Regenerate Your Soil

Quick tips for building healthy soil

Rubber boots standing in healthy soil with shovel

Healthy soils are the foundation for healthy gardens, healthy people, and a healthy planet. The practice of tending to soil health isn't new. Generations ago, farmers and gardeners took care of their soil because they had to — soil health meant food could be put on the table. However, the surge in synthetic fertilizers, coupled with deforestation, overgrazing, intense cultivation, and major development pressure has led to global degradation of our planet's soils. Fortunately, there are ways to bring soil back to life, and to continually nurture the underground ecosystem — plants, animals, fungi, bacteria, etc. — that keep the above-ground ecosystem, including your garden, thriving.

Soil health is defined as the continued capacity of soil to function as a vital living ecosystem that sustains plants, animals, and humans. - USDA

What is Healthy Soil?

It is a common misnomer that soil is an inert substance (that's "dirt"!). However healthy soil is dynamic ecosystem chock full of carbon, nitrogen, and other elements. It is also teeming with insects, nematodes, fungi, and bacteria.

Healthy soil has a huge impact on the function and resilience of the rest of our planet. When healthy, soil:

  1. Sustains plant and animal life
  2. Filters potential pollutants
  3. Regulates the flow of rain, snow, and irrigation
  4. Cycles carbon, nitrogen, phosphorous, and many other nutrients
  5. Provides physical structure

How to Regenerate Your Soil

The term "soil regeneration" simply refers to the practice of building (or rebuilding) healthy soil. Here are 3 easy things you can do to regenerate your garden soil:

Compost

Compost has two huge benefits: 1) Composting at home prevents your kitchen and garden waste from being trucked off to a landfill, where it will produce methane — a greenhouse gas with a global warming potential 25 times that of carbon dioxide; and 2) When added to the garden, finished compost will increase the biological activity, fertility, and water-holding capacity of your soil, resulting in gorgeous, resilient flowers, herbs, and veggies. 

Learn: How To Compost 

Mulch

Natural mulch (not black the synthetic black plastic kind used to prevent weeds) includes:

  • shredded bark
  • leaves (either shredded or made into leaf mold)
  • straw
  • wood chips

Mulching with these substances can do A LOT for regenerating depleted soil. When layered on top of a bed, mulch adds carbon back into the soil, prevents topsoil loss from erosion, and helps soil conserve moisture.

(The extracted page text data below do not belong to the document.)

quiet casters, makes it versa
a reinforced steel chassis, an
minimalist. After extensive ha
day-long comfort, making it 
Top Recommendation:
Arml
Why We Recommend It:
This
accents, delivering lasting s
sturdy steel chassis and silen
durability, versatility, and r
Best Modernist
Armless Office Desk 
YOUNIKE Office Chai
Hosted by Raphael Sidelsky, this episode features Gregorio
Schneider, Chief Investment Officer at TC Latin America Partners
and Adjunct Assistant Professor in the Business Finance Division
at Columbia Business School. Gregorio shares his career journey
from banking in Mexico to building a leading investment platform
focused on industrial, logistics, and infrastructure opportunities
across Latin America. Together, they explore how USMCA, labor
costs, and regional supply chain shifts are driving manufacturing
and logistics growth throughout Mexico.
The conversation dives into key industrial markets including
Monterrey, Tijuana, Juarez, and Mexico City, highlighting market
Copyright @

Planting cover crops as a "living mulch" can help regerenate depleted soil, as well. When grown in poor, clay soils, cover crops utilize space that would not otherwise be productive. Over time, these otherwise not productive spaces can become incredibly productive as the soil biome matures. Some of our favorite cover crops are: winter rye, buckwheat, peas, clover, and borage.

Learn: About Cover Crops 

Use organic fertilizers

Organic fertilizers are made from naturally occurring mineral deposits and organic material, such as bone or plant meal or composted manure. Synthetic fertilizers (imagine that blue powdery stuff) are manufactured from mineral or gas elements. In general, synthetic fertilizers release nutrients quickly and only feed the plant — organic fertilizers are released to the plants slowly over a longer period of months or even years, as they aren't water-soluble. Organic fertilizers also help feed the entire soil complex by stimulating beneficial soil microorganisms and improve the structure of the soil. Soil microbes play an important role in converting organic fertilizers into soluble nutrients that can be absorbed by your plants. In most cases, organic fertilizers and compost will provide all the secondary and micronutrients your plants need.

Learn: All About Fertilizer 
Sheet much layers The start of healthy garden soil: chock full of compost and mulch!